DÜĞMEYE BASILMIŞ BİLE
Başbakan Yardımcısı'nın "Üçüncü yargı paketinde usule dair birkaç
düzenleme yapıldı ve şu anda
Meclis Genel Kurulu'na indi. Önümüzdeki hafta da çıkacaktır" sözleri, "Özel Mahkemeler için düğmeye zaten basılmış" olarak yorumlandı.
AVUKATLARDAN "ÖZEL YETKİLİ MAHKEMELER KAPATILMASIN" EYLEMİ
BOĞAZİÇİ Avukatlar Derneği üyesi bir grup
avukat, "Özel yetkili mahkemeler kapatılmasın" diyerek,
adliye önünde
eylem yaptı.
Çağlayan’daki
İstanbul Adalet Sarayı önünde toplanan avukatlar adına
Boğaziçi Avukatlar Derneği Başkanı
Fikret Duran yaptığı açıklamada, özel yetkili mahkemelerin kapatılmaması gerektiğini savundu.

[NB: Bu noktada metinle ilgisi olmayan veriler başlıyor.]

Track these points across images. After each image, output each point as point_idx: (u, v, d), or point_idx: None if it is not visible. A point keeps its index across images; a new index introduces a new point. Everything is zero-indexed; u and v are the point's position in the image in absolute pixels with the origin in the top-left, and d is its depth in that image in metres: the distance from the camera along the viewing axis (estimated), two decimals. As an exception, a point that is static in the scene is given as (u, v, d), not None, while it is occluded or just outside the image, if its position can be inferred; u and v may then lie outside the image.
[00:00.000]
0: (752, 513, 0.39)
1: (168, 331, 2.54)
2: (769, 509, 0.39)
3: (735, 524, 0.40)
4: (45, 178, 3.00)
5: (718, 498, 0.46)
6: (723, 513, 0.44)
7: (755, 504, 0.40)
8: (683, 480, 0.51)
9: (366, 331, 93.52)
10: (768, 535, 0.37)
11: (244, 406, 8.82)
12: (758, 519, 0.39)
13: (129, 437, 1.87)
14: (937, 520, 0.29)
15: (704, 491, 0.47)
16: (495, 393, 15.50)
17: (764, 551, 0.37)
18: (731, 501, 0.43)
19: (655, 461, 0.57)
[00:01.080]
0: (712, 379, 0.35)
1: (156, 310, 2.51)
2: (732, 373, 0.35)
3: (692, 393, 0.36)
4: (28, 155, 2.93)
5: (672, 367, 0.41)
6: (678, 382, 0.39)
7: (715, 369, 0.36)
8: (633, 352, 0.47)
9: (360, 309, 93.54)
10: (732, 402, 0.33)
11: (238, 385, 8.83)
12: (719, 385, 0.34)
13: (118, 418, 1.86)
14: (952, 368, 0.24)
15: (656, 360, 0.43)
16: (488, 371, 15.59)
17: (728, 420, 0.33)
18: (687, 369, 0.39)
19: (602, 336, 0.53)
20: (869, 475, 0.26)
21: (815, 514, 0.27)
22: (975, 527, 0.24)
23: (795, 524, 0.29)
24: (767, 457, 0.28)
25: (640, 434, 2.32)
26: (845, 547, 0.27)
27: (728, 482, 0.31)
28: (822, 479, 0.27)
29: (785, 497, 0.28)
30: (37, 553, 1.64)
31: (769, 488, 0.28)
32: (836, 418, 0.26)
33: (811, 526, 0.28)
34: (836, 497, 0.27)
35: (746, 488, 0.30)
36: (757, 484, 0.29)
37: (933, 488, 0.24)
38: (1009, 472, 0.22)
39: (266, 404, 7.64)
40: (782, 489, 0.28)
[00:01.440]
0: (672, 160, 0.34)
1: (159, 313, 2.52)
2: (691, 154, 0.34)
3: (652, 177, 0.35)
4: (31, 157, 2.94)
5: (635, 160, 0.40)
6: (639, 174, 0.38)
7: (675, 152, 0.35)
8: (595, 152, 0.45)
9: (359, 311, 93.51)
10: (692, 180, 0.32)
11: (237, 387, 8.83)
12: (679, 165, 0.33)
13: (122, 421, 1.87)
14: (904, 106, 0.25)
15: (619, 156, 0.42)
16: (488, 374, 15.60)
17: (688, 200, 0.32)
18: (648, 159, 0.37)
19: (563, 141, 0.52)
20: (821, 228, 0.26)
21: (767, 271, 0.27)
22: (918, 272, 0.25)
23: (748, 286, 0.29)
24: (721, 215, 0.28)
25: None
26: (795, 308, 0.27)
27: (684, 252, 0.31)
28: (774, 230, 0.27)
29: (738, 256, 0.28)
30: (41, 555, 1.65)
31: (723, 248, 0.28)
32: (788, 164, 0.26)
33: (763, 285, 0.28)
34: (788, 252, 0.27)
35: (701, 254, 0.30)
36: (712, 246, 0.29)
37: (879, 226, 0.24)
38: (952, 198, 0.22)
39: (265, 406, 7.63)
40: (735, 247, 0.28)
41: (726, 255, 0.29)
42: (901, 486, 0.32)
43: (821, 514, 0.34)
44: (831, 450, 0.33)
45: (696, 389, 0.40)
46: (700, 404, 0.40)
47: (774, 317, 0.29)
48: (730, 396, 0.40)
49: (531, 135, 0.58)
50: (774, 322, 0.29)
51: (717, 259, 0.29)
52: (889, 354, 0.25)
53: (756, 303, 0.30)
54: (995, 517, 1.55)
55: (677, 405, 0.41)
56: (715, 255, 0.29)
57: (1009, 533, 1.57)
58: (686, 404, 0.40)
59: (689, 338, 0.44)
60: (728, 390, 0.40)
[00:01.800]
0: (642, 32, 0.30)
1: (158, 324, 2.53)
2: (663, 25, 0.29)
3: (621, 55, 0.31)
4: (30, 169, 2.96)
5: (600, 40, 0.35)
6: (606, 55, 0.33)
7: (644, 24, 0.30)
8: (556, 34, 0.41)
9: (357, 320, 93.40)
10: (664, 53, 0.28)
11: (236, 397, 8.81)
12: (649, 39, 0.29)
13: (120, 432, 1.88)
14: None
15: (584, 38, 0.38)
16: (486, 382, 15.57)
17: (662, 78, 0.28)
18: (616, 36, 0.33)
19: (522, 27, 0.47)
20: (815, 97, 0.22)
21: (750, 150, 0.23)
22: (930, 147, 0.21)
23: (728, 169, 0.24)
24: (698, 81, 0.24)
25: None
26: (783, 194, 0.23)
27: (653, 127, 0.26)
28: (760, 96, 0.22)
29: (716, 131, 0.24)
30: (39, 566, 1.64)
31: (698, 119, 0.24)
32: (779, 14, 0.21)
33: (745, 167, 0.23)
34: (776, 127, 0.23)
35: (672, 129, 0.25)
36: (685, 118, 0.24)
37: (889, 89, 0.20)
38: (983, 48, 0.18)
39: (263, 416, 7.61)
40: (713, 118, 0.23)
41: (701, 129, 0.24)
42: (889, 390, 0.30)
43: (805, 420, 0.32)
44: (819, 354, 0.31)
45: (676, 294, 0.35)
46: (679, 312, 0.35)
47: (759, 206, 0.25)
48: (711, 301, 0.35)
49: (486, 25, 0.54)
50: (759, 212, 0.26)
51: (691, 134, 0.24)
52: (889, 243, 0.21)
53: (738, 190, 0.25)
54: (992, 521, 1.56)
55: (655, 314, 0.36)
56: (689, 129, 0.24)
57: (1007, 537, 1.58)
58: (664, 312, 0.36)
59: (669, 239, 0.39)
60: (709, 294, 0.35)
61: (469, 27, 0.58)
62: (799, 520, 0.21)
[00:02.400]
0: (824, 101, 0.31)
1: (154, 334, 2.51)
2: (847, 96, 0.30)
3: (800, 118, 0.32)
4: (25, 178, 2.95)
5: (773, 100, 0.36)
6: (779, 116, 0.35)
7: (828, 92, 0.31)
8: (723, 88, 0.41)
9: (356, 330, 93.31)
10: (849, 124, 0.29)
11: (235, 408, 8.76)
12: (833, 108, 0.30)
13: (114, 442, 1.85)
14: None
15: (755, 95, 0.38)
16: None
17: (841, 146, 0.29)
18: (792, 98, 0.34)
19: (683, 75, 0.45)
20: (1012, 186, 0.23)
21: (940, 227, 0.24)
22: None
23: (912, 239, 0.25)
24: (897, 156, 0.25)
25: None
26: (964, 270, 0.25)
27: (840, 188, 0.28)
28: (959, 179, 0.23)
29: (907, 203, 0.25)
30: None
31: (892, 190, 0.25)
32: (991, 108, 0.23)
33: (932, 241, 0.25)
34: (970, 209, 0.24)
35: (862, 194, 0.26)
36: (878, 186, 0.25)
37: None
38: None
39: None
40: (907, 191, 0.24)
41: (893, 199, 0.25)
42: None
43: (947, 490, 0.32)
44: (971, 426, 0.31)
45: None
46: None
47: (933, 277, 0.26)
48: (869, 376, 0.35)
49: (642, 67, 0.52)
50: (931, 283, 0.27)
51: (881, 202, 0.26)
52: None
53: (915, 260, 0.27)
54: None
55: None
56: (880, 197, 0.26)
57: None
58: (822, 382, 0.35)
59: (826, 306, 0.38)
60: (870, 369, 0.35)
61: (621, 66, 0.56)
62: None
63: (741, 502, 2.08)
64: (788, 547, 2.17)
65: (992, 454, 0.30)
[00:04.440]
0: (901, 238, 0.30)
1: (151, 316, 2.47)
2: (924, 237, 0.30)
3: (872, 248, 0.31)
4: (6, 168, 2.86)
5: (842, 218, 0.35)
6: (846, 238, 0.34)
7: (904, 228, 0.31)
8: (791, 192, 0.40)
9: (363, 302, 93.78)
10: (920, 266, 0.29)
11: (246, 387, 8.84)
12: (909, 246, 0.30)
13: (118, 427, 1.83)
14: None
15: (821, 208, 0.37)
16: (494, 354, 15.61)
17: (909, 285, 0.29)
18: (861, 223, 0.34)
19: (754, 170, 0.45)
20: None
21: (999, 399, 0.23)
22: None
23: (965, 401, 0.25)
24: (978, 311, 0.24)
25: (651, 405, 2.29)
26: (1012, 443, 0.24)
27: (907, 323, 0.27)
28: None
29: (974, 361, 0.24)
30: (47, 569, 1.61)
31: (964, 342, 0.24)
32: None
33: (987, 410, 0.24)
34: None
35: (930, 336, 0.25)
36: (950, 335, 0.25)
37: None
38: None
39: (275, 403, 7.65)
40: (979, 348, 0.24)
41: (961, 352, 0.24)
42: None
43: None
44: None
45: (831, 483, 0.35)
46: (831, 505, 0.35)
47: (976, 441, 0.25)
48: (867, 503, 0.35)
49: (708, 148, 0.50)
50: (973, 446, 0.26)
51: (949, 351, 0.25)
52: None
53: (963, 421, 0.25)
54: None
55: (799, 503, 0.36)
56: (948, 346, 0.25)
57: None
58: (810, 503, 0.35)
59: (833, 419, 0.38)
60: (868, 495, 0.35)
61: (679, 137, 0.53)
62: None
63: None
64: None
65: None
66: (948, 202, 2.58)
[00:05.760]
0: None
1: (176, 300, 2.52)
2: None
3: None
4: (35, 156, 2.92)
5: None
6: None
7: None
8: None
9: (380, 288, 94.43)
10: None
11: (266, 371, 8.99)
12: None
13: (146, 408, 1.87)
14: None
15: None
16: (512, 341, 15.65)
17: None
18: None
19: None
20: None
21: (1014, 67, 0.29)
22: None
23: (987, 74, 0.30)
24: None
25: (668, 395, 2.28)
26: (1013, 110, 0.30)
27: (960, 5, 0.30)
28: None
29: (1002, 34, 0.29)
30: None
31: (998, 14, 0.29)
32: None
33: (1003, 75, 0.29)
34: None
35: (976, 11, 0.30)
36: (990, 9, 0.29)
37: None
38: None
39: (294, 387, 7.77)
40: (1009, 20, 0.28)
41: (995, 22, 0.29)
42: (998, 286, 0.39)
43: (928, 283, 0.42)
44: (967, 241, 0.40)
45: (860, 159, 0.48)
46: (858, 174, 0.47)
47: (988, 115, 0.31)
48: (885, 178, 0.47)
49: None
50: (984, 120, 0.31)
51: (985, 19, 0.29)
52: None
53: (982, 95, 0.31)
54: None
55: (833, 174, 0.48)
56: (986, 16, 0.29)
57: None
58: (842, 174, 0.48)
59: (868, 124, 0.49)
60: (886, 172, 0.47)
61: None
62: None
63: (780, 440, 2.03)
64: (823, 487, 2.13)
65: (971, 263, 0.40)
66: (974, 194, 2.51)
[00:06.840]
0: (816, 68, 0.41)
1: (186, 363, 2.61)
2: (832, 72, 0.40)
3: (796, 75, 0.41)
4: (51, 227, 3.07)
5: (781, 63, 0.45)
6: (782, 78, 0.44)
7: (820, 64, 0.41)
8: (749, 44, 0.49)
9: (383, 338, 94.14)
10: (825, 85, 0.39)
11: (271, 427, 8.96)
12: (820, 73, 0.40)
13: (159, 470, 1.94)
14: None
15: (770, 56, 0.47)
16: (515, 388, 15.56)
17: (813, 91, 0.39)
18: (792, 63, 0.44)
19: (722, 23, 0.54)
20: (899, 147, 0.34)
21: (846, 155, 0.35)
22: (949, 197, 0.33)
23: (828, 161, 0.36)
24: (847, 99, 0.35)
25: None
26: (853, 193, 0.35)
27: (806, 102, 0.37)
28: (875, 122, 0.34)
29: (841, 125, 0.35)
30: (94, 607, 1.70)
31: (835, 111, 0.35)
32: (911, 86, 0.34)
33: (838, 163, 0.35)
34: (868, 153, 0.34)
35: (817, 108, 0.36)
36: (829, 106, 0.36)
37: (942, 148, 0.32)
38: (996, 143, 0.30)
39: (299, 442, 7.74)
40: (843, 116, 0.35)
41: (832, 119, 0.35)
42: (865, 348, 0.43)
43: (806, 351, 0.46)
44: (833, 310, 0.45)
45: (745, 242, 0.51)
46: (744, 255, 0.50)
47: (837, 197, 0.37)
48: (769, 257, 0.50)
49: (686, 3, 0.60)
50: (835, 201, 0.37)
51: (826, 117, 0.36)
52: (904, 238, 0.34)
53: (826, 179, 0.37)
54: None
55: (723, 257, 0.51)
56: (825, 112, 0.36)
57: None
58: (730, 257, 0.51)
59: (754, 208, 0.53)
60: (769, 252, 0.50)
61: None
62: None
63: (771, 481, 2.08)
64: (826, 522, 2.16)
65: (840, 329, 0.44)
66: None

Türkiye’nin, darbelerin ve muhtıraların birbirini takip ettiği,
toplumun
kaos ortamında tutulduğu günleri geride bıraktığını ifade eden avukat Duran, "Bu
ülke bırakın cuntaların yargılanabildiği, cuntaların tartışılamadığı günlerden bugünlere geldi. Şimdi toplumun darbecilere
prim vermeyişinde, suç işleyen herkesin sıfatına, unvanına, sosyal konumuna bakılmaksızın yargılanabilmesinde, eli güçlendirilmiş olan hakim ve savcıların görev yaptığı özel yetkili mahkemeler ve bu mahkemelerin yürüttüğü Ergenekon, Balyoz, KCK gibi önemli davaların bulunduğu bir gerçektir" diye konuştu.
"ÖZEL YETKİLİ MAHKEMELER ÜZERİNDEN YÜRÜTÜLMEK İSTENEN TARTIŞMA HUKUKİ VE BİLİMSEL DEĞİLDİR"
"Çete ve mafyatik yapılanmaların belinin kırılmasında en önemli faktör olan özel yetkili savcılıkların ve mahkemelerin kaldırılması ya da yetkilerinin sınırlandırılması gibi ülkeyi tekrar kaotik günlere döndürecek tartışmalara girilmesini hayretle ve esefle takip ediyoruz" diyen Duran, sözlerine şöyle devam etti:
"Bugün bu mahkemelerin mevcudiyetini ve yetkilerini tartışmaya açanlar, eskisi gibi dokunulmazlık özleminde olan darbeciler ve çetelerdir. Yıllarca kendilerine hiçbir kamusal ya da sivil otoritenin dokunamadığı bu çeteler, bu gün artık kendilerine dokunulabilmesini hazmedememektedirler. Özel Yetkili Mahkemeler üzerinden yürütülmek istenen tartışma hukuki ve bilimsel bir tartışma değil geçmişten gelen dokunulamama alışkanlığının ve arzusunun bir uzantısıdır. CMK 250. maddesine göre kurulmuş mahkemelerin mevcudiyetini hukukilik değerlendirmesi yaparak ele almalıdır. Gerek Ergenekon, Balyoz ve gerekse KCK davalarında yargılanan sanıkların, özel yetkili mahkemelerin mevcudiyetine ve yargılama usullerine dair itirazlarla AİHM’ne yaptıkları müracaatlar defaatle reddedilmiştir. Bu mahkemelerde yapılan yargılama usullerinin başlı başına insan haklarına aykırılık teşkil etmediği AİHM kararları ile de tescil edilmiştir"
Türkiye’de demokrasinin, 10 yıl öncesine göre büyük yol kat ettiğini savunan avukat Duran, "Kimsenin yaptığının yanına kar kalmadığı bir Türkiye’ye doğru ilerliyoruz, yapılacak hatalarla bu yoldan dönülmeyeceğine inanıyoruz. Hukukun üstünlüğüne inanmış bir sivil toplum örgütü olarak,
adalete atılan her adımın yanında olduğumuzu, bundan sonra da olacağımızı temin ediyoruz" dedi.